## [ТЕКСТ ДОКУМЕНТА]
- - - - -
МА 2-IX. Хочется есть

Анатолий Баёв
                IX.  РАДОСТИ- ПЕЧАЛИ.

ХОЧЕТСЯ ЕСТЬ.

ПИЩА НАША. Как нам жилось во время войны в памяти мало что сохранилось. До возвращения с фронта отца мы жили втроём: мама, бабушка и я. В разговорах взрослых и соседских ребят часто упоминалось: нет хлеба, мало дали зерна на трудодни, не уродилась картошка, корова не отелилась, нет молока – всё сдали государству, куры не несутся – нечем кормить.

Были среди детей и радостные сообщения: наворовал гороху – наелись все в семье, набрал много грибов, наловил пескарей или муляв – наелись ухи, напекли картошки, насобирал колосков полные карманы, мама принесла с сенокоса дудок, сегодня привезли с сепаратора обрат.

Воровство с колхозного поля гороха или колосков строго каралось – снимали с семьи трудодни. Хищением гороха занимались не только дошкольники, но и ребята начальной школы. Горшины молочной спелости были большим лакомством для детей и взрослых. Мы забирались в кусты на краю поля и выжидали, когда охранник удалится, а там уж кому как повезёт. Охранники были разные. Кто-то был строг, а кто-то понимал, что ребята голодали. Мы набивали стручками гороха карманы, у кого карманы отсутствовали, те стручки прятали под заправленную в штаны рубашку. Удачливые распевали прибаутку:
– Я нарвал гороху много – вот карман и вот карман. Меня стража не поймала, сам наелся, маме дам.
- - - - -
## [ПРЕДОСТАВЛЕННЫЕ ДАННЫЕ]
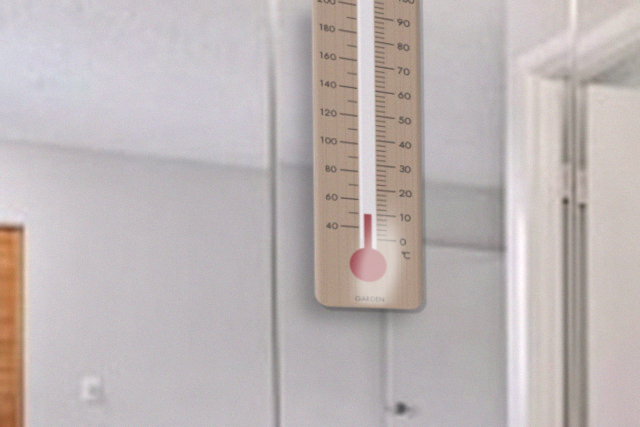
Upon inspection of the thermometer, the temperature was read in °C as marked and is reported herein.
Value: 10 °C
- - - - -
## [ЗАДАНИЕ]
Подхватите воспоминания о голодном военном детстве и продолжите их сразу после последнего приведенного предложения. Данные здесь никакой роли не играют.

## [ОТВЕТ]
По весне, когда начиналась вспашка под яровые, мы ходили за сохой или за трактором собирать пистики. Пистиками назывались ранние побеги полевого хвоща. Молодые побеги светло-зеленого цвета, выпахивались плугом или высовывались из земли на сантиметр-полтора. Сочные, немного отдающие на вкус свежей зеленью, они были приятным лакомством. Ели пистики на месте, предварительно сняв с них шелуху. Если набиралось много более зрелых побегов, их можно было сушить, размалывать и использовать как муку для лепёшек.

Ели кашку (головки клевера), гусиные лапки (сочные побеги какого-то растения), молодые дудки лесного борщевика, листья щавеля и заячьей кислицы. Хорошо было лакомиться спелыми ягодами брусники, черники, земляники, чёрной и красной смородины, жимолости, малины, черёмухи, рябины. Это пропитание детвора добывала сама в близлежащих от деревни местах.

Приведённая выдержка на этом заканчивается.